- [SELECTED EXTRACT]:
= Beginning of Section =

Because raft-rs return 0 for any term query on entries beyond its logs, so term check can succeed. Receiver will fast-forward the snapshot and commit the index. Hence panic as receiver has no such log at all. Generally, PD only promotes initialized learner to voter, so the learner has to apply at least one log before it starts to campaign, apply term will be assigned to correct value before sending snapshots.

= End of Section =

Saved entries
= Beginning of Section =

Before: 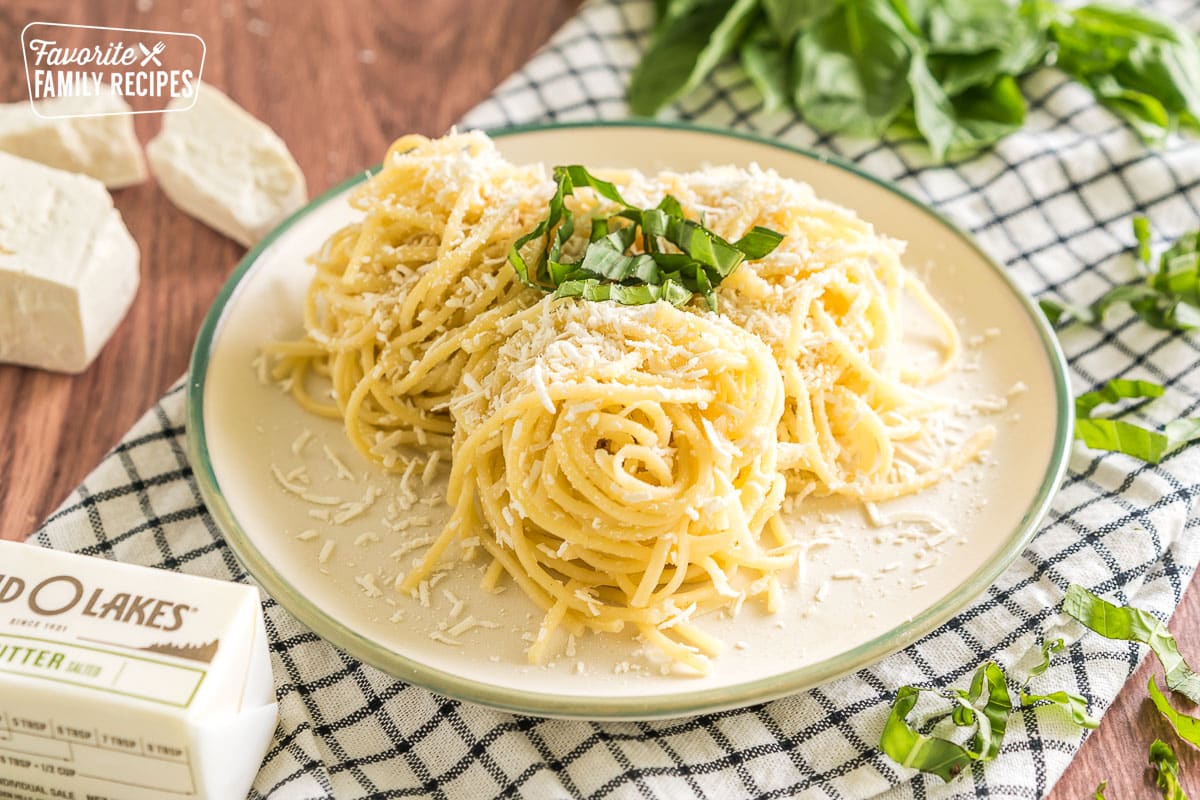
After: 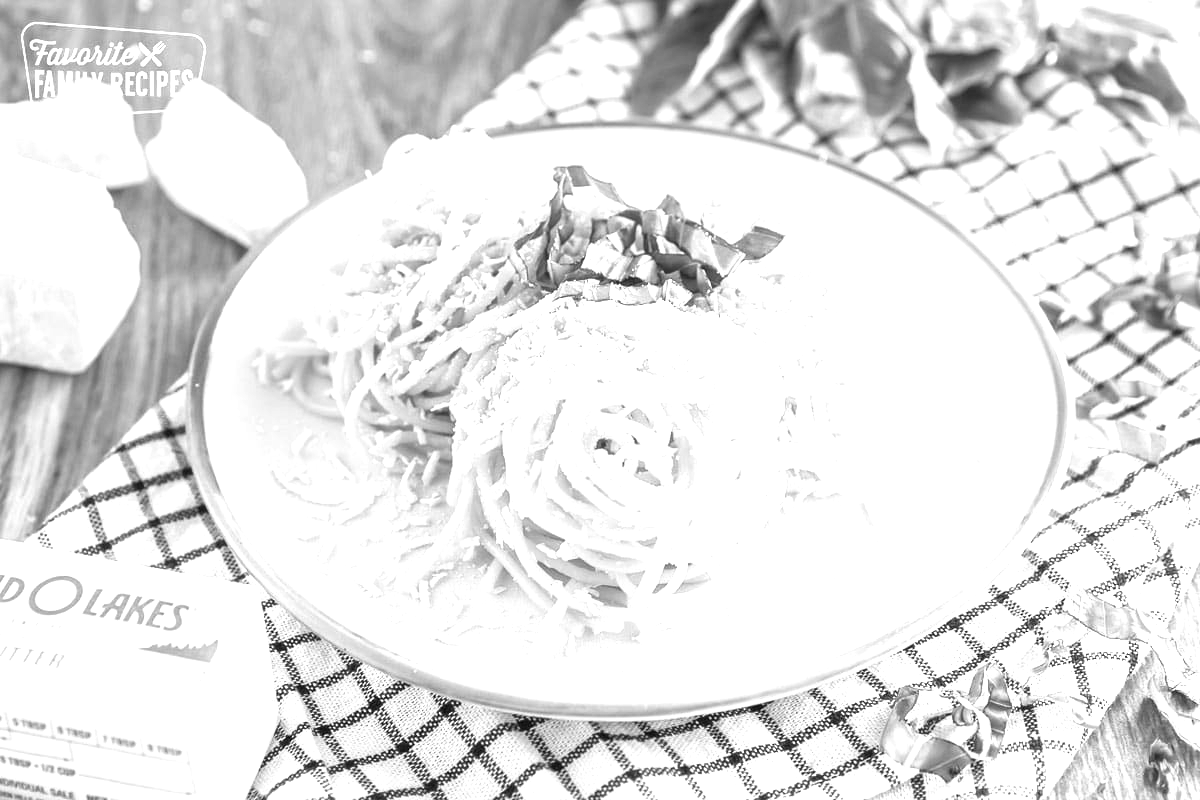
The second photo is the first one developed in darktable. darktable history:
monochrome: a 32, b 64, size 2.3
exposure: black level correction 0, exposure 1.1 EV, compensate exposure bias true, compensate highlight preservation false
tone equalizer: on, module defaults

= End of Section =

- [EXERCISE TASKS]:
**1)** In the excerpt on the raft-rs snapshot panic, what does raft-rs return for a term query on entries beyond its logs?
**2)** Extend the explanation of the raft-rs snapshot panic, starting after its last sentence.

- [OUTPUTS IN ORDER]:
**1)** It returns 0.

**2)**
But if a long time isolated follower becomes leader right after accepting snapshot, it can still generate snapshots with wrong metadata. In this case, the stale term may not be zero and receiver can apply the data with wrong metadata. Though receiver should be able to find conflict when accepting next empty entry and request a new snapshot again. There seems to be no harm except wrong metadata itself.